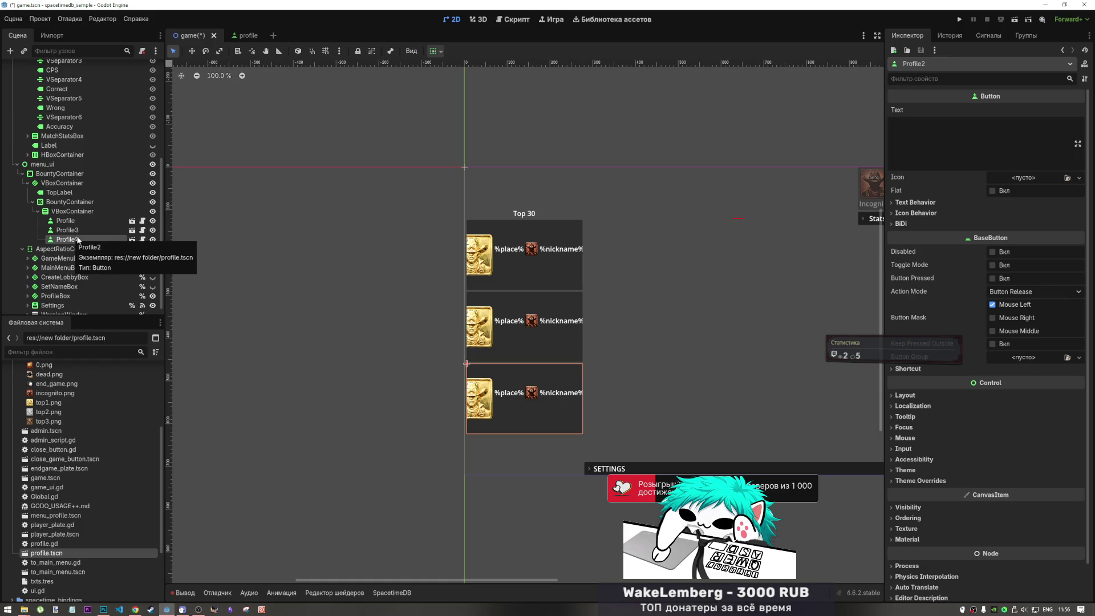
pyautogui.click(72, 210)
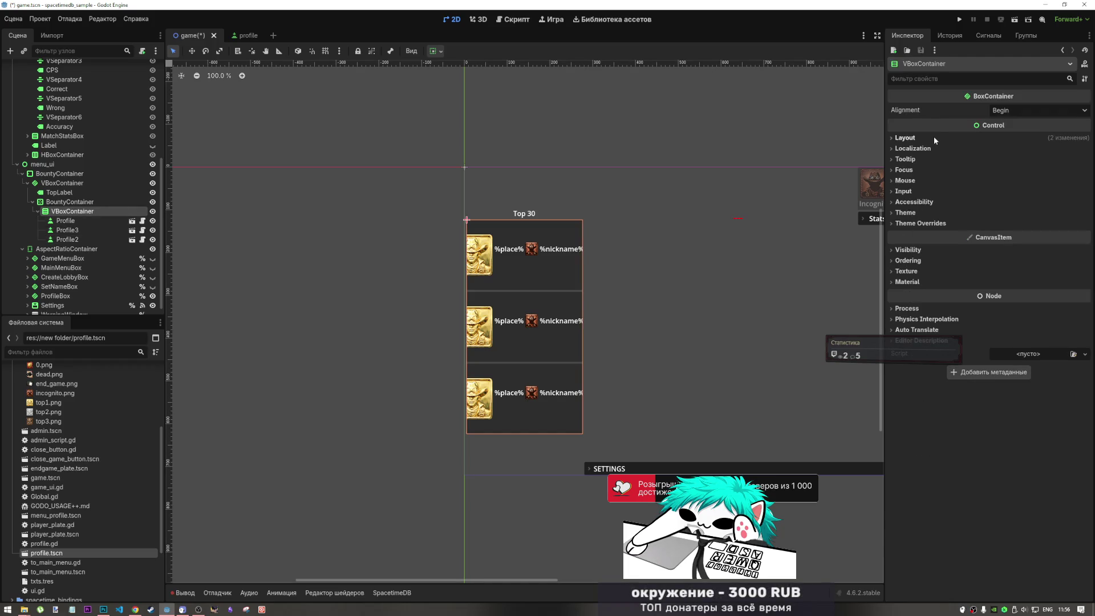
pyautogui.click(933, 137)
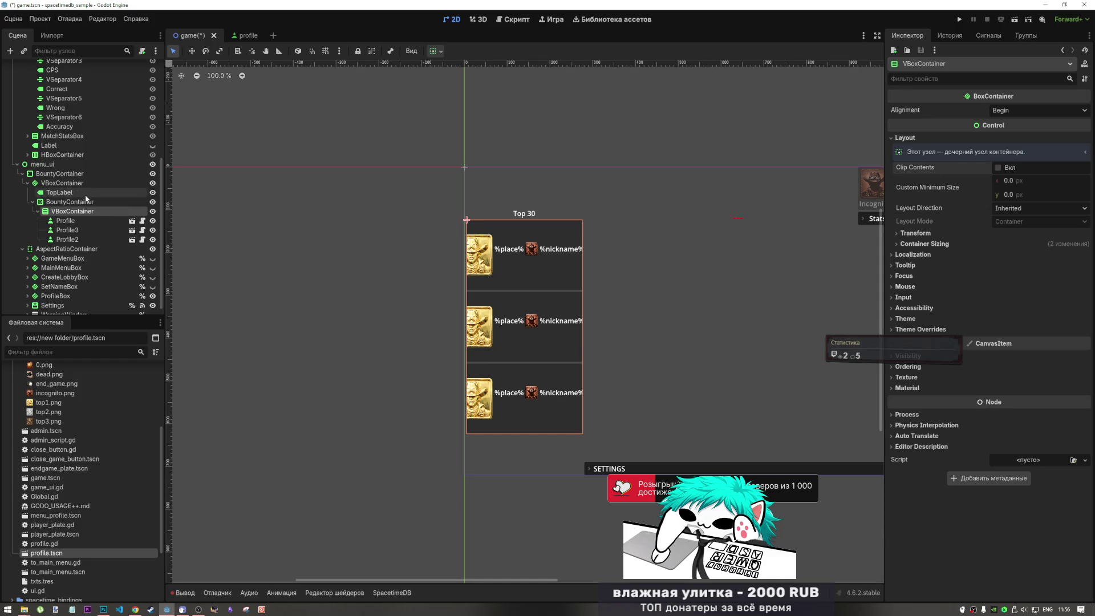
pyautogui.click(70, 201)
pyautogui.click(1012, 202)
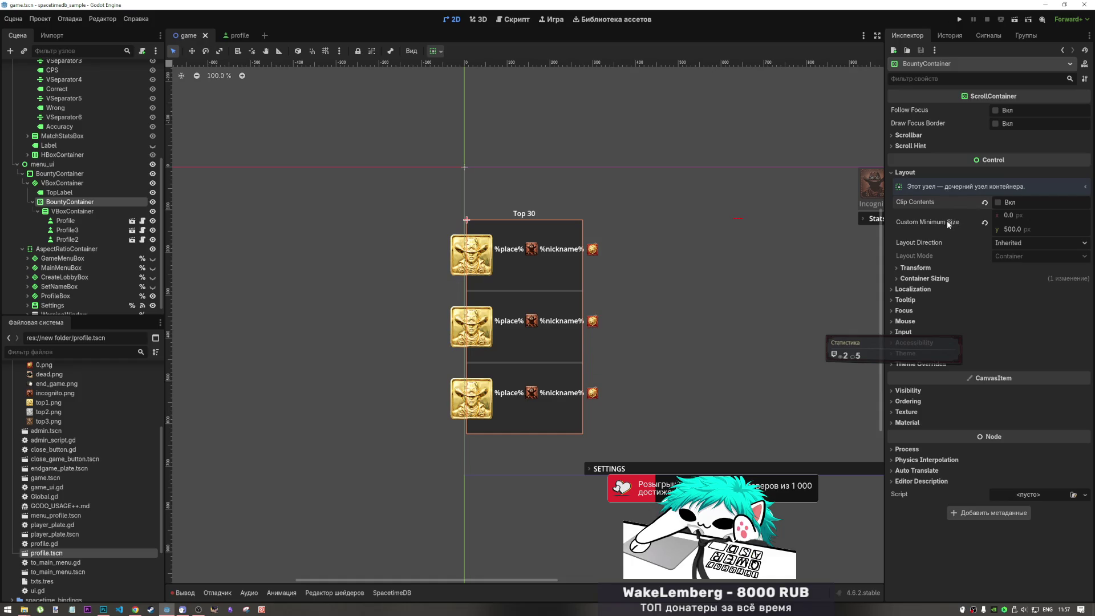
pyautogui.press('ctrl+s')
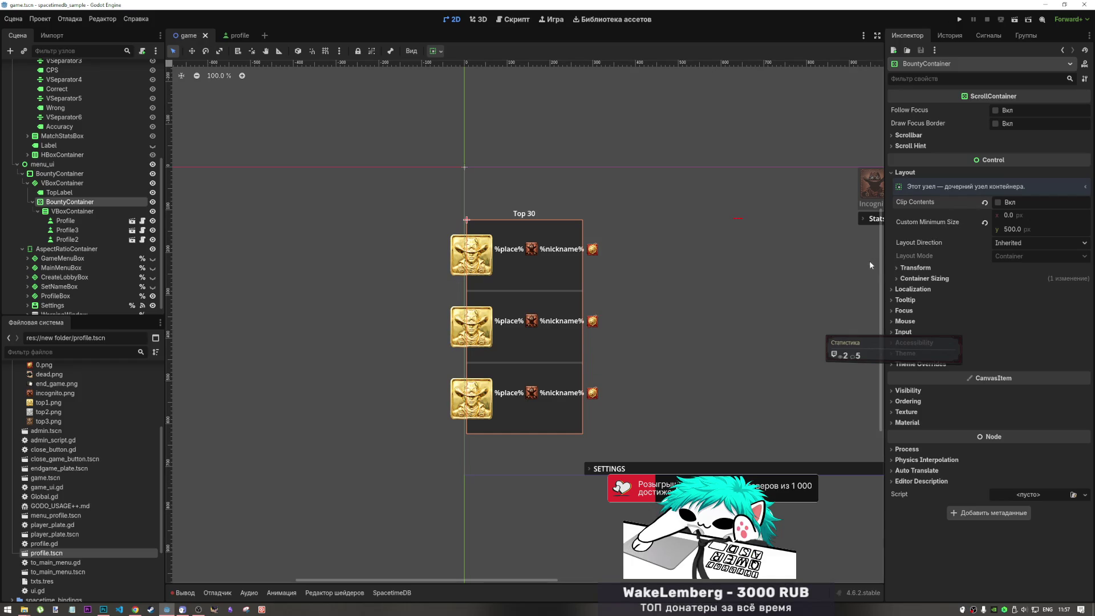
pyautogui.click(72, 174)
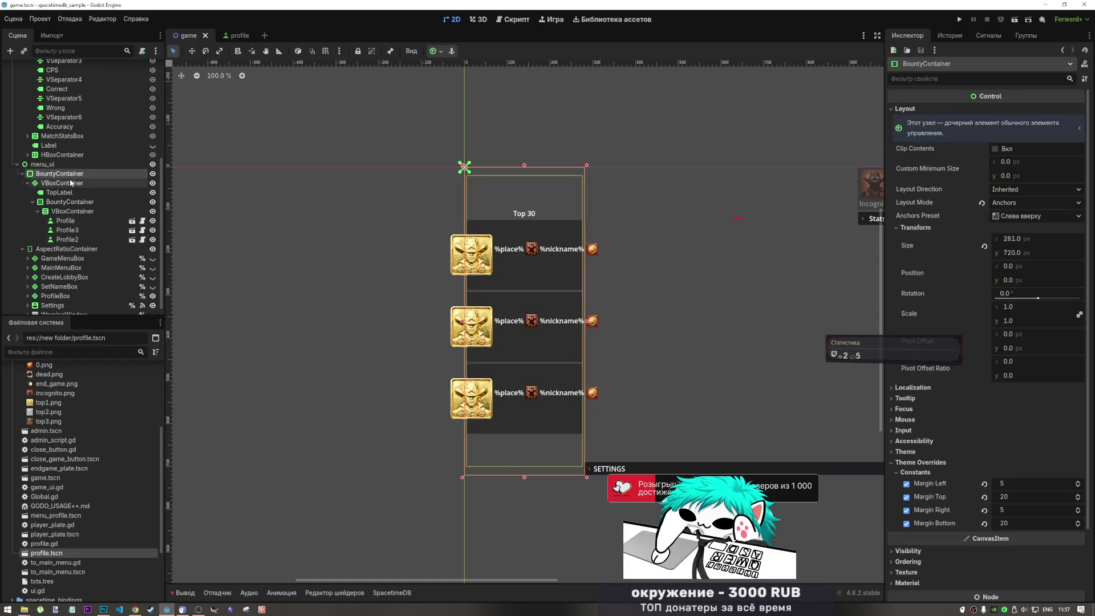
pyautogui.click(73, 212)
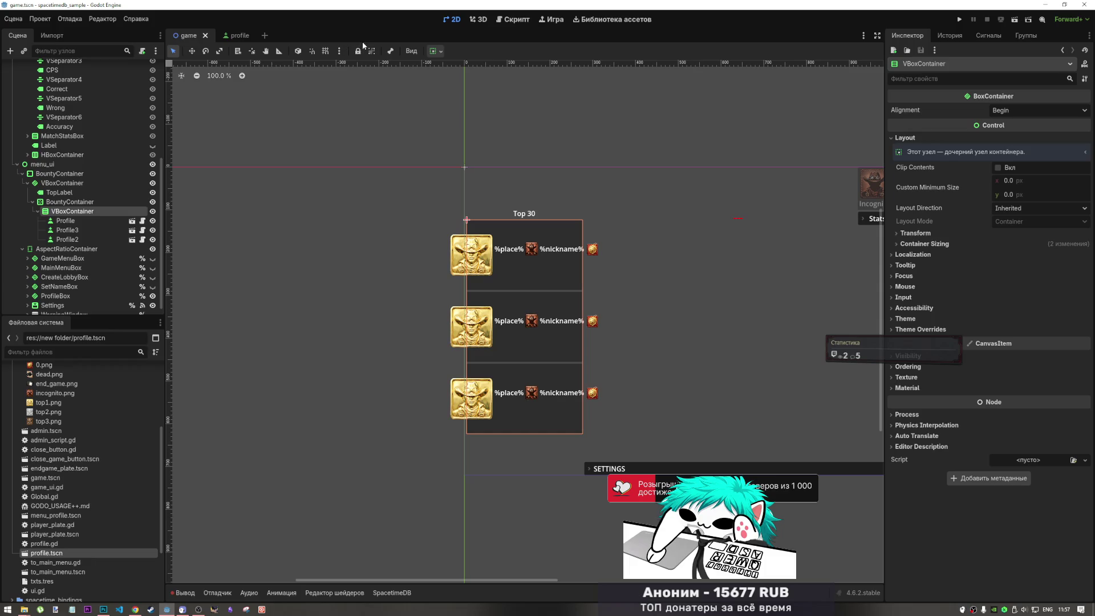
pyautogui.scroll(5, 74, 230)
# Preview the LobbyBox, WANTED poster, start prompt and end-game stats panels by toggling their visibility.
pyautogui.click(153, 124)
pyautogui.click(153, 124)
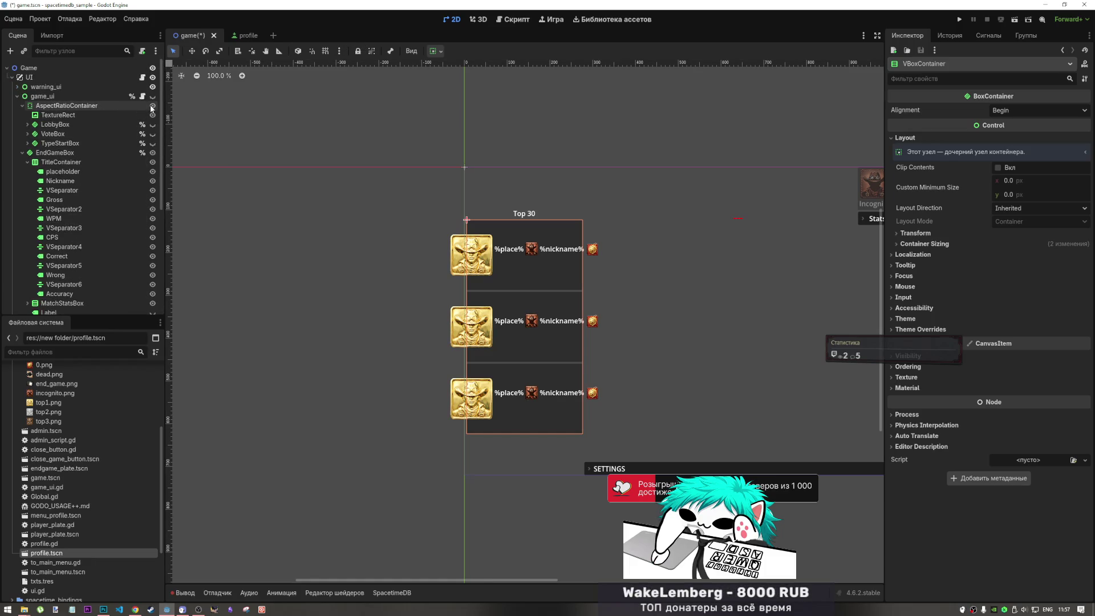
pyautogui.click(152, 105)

═══

▶ Exercise instructions
What is needed is a verbatim transcription of the records, minus the pictures.

▶ Output of the exercise
pyautogui.click(72, 210)
pyautogui.click(933, 137)
pyautogui.click(70, 201)
pyautogui.click(1012, 202)
pyautogui.press('ctrl+s')
pyautogui.click(72, 174)
pyautogui.click(73, 212)
pyautogui.scroll(5, 74, 230)
# Preview the LobbyBox, WANTED poster, start prompt and end-game stats panels by toggling their visibility.
pyautogui.click(153, 124)
pyautogui.click(153, 124)
pyautogui.click(152, 105)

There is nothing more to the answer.